Many investors who invest in companies simply do so in the hopes that those companies will do well and improve their fortunes, thereby increasing the value of the shares owned by the investors. Other investors are aware of the fact that some companies offer special benefits to their investors as a reward for their investment capital. These share perks vary in size and style, but they can be an effective way for companies to improve the perception of their stock’s value to shareholders.
It is important to understand the guidelines that individual companies have when issuing share perks. For example, some companies require that a minimum amount of shares be held or that the shares must be held for a certain amount of time. Other companies may require that shareholders attend special investor meetings at which the perks are issued. In some cases, companies are more lax with their requirements so that they can attract more potential shareholders.

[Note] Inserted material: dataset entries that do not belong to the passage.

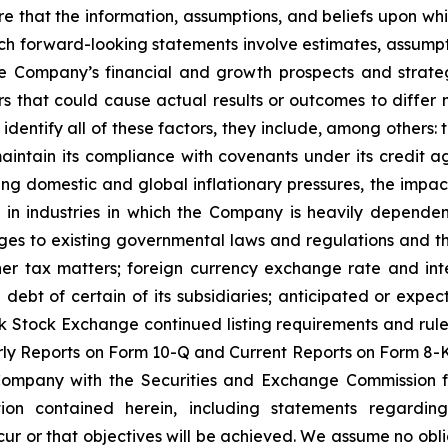
 that the information, assumptions, and beliefs upon whi
h forward-looking statements involve estimates, assumpti
he Company’s financial and growth prospects and strateg
that could cause actual results or outcomes to differ 
o identify all of these factors, they include, among others
r maintain its compliance with covenants under its credit a
ng domestic and global inflationary pressures, the impact
 in industries in which the Company is heavily dependent
ges to existing governmental laws and regulations and thei
er tax matters; foreign currency exchange rate and inter
e debt of certain of its subsidiaries; anticipated or expe
k Stock Exchange continued listing requirements and rule
y Reports on Form 10-Q and Current Reports on Form 8-K,
 Company with the Securities and Exchange Commission f
tion contained herein, including statements regardin
cur or that objectives will be achieved. We assume no obli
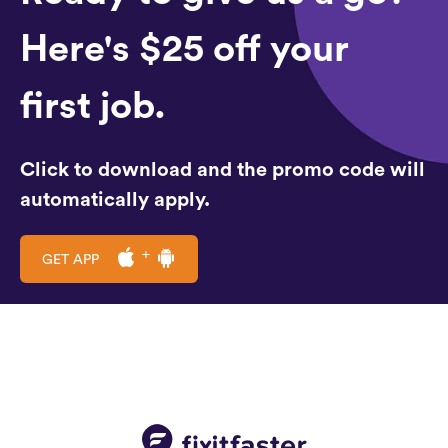
Here's $25 off your
first job.
Click to download and the promo code will
automatically apply.
GET APP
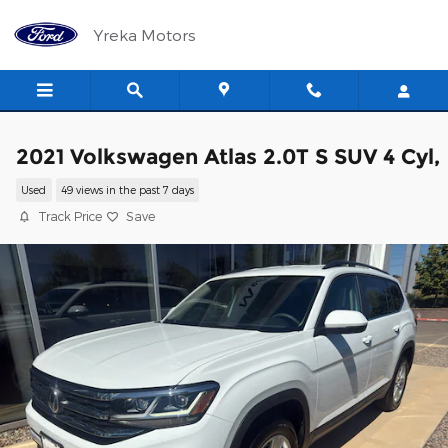
Skip to main content
Yreka Motors
2021 Volkswagen Atlas 2.0T S SUV 4 Cyl,
Used
49 views in the past 7 days
Track Price
Save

The types of share perks differ according to the companies that offer them. For example, a company that runs a chain of coffee shops might offer its shareholders coupons or gift cards that allow them to purchase coffee at one of the company’s shops. Another example would be an airline that gives shareholders discounted flight opportunities or free frequent flier miles to be added to their account. Many companies come up with creative ways to reward their investors and to encourage them to keep the investment money coming.
In times of financial upheaval, companies may not be able to afford share perks that they had offered in the past. When its bottom line becomes strained, it may be incumbent on a company to find ways to save money, and cutting out these perks would certainly achieve that. Still, the companies that can afford them often use the perks as a way to make it seem that investors are getting the most out of their investment capital.